公的年金制度の遺族給付に関する次の記述のうち、最も適切なものはどれか。なお、記載のない事項については考慮しないものとする。
  1. 10年前から国民年金の第3号被保険者であった妻が死亡し、妻と生計を同じくしていた夫(40歳)と子(10歳)がいる場合に、夫の前年の収入が年額850万円未満であるときは、夫に遺族基礎年金が支給される。
  2. 10年前から厚生年金保険の被保険者であった妻が死亡し、妻と生計を同じくしていた夫(50歳)と子(22歳)がいる場合に、夫の前年の収入が年額850万円未満であるときは、夫に遺族厚生年金が支給される。
  3. 20年前から国民年金の第1号被保険者であった夫が死亡し、夫と生計を同じくしていた妻(40歳)と子(10歳)がいる場合に、妻の前年の収入が年額850万円未満であるときは、妻に遺族基礎年金と死亡一時金が支給される。

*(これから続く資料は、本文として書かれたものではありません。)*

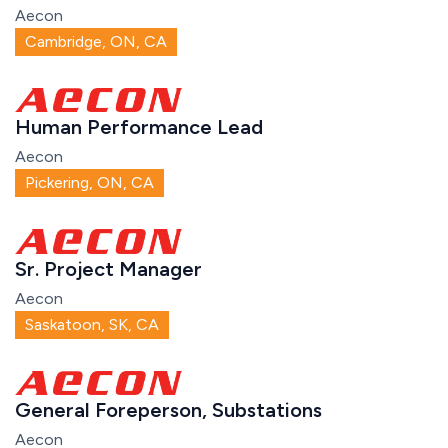
Aecon
Cambridge, ON, CA
Human Performance Lead
Aecon
Pickering, ON, CA
Sr. Project Manager
Aecon
Saskatoon, SK, CA
General Foreperson, Substations
Aecon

  4. 国民年金の保険料納付済期間、保険料免除期間および合算対象期間を合算した期間が20年で、老齢基礎年金および老齢厚生年金を受給していた夫が死亡し、夫と生計を同じくしていた妻(60歳)がいる場合に、妻の前年の収入が年額850万円未満であるときは、妻に遺族厚生年金が支給される。

正解 1

問題難易度
肢143.4%
肢211.2%
肢320.1%
肢425.3%

解説

  1. [適切]。死亡日の前々月までの1年間に保険料の滞納がなく、国民年金の被保険者と生計を一にしていた「子」または「子のある配偶者」がいる場合には、遺族基礎年金が支給されます。子は原則として18歳年度末到達前等でなければなりませんが、本肢の子(10歳)は条件を満たしています。配偶者がいる場合は、子への支給は停止されるので夫に遺族基礎年金が支給されることとなります。
  2. 不適切。遺族厚生年金を受給できる遺族の範囲は、妻、子、孫、および55歳以上の夫、父母、祖父母となっています(厚生年金保険法59条)。夫(50歳)は55歳未満ですので遺族厚生年金を受給できません。また、子や孫は18歳年度末到達前等である必要があるので、子(22歳)も遺族厚生年金を受給することができません。

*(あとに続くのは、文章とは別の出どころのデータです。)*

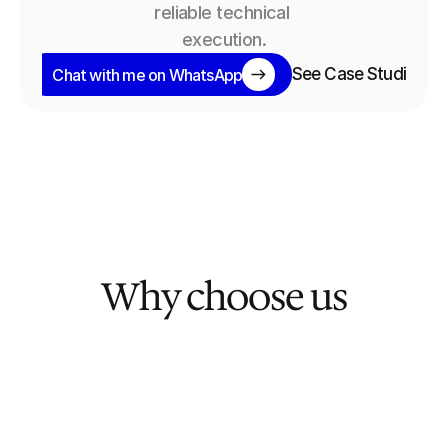
reliable technical 
execution.
See Case Studies
Chat with me on WhatsApp
Why choose us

  3. 不適切。死亡一時金は、第1号被保険者としての保険料納付済期間が36月以上ある人が、老齢基礎年金または障害基礎年金を受け取らずに死亡し、生計を一にしていた遺族が遺族基礎年金を受給できない場合に、一定金額が支給される制度です(国民年金法52条の2)。

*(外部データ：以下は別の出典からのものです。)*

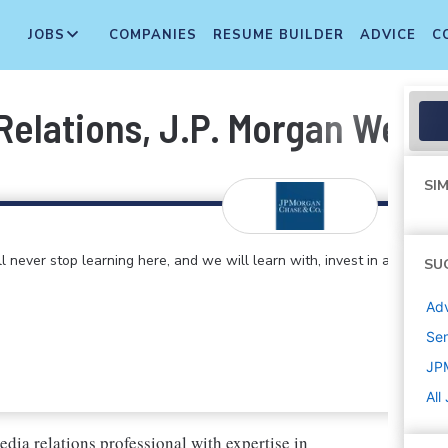
JOBS
COMPANIES
RESUME BUILDER
ADVICE
C
 Relations, J.P. Morgan Wea
SIM
 never stop learning here, and we will learn with, invest in and
SU
Adv
Sen
JP
All
ia relations professional with expertise in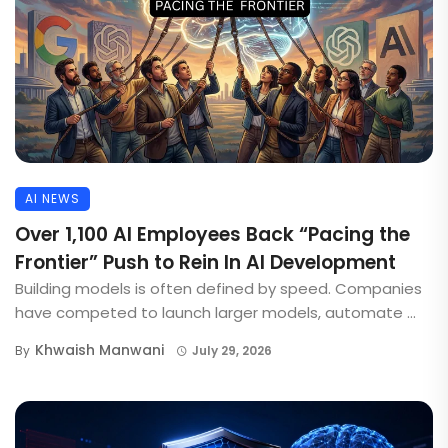
AI NEWS
Over 1,100 AI Employees Back “Pacing the
Frontier” Push to Rein In AI Development
Building models is often defined by speed. Companies
have competed to launch larger models, automate ...
Khwaish Manwani
By
July 29, 2026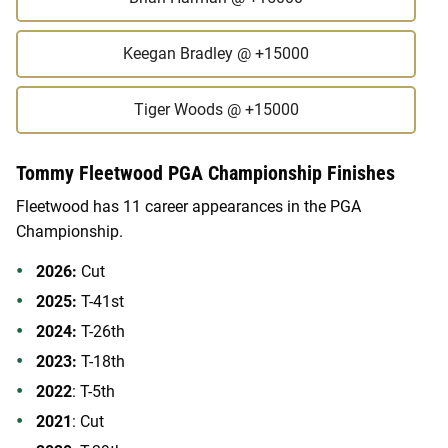
Keegan Bradley
@ +15000
Tiger Woods
@ +15000
Tommy Fleetwood PGA Championship Finishes
Fleetwood has 11 career appearances in the PGA
Championship.
2026:
Cut
2025:
T-41st
2024:
T-26th
2023:
T-18th
2022
: T-5th
2021
: Cut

    本肢の妻は遺族基礎年金を受け取れるので、死亡一時金の支給はありません。
  4. 不適切。遺族厚生年金は以下のいずれかの場合に支給されます。
    1. 被保険者が死亡したとき
    2. 被保険者であったときの傷病がもとで初診日から5年以内に死亡したとき
    3. 国民年金の受給資格期間が25年以上ある者が死亡したとき
    4. 1級・2級の障害厚生(共済)年金を受けられる者が死亡したとき
    設問の指示どおり、夫が厚生年金の被保険者であったかどうか等を考慮しないとすれば、国民年金の受給資格期間が25年未満なので遺族厚生年金の支給対象外となります。
したがって適切な記述は[1]です。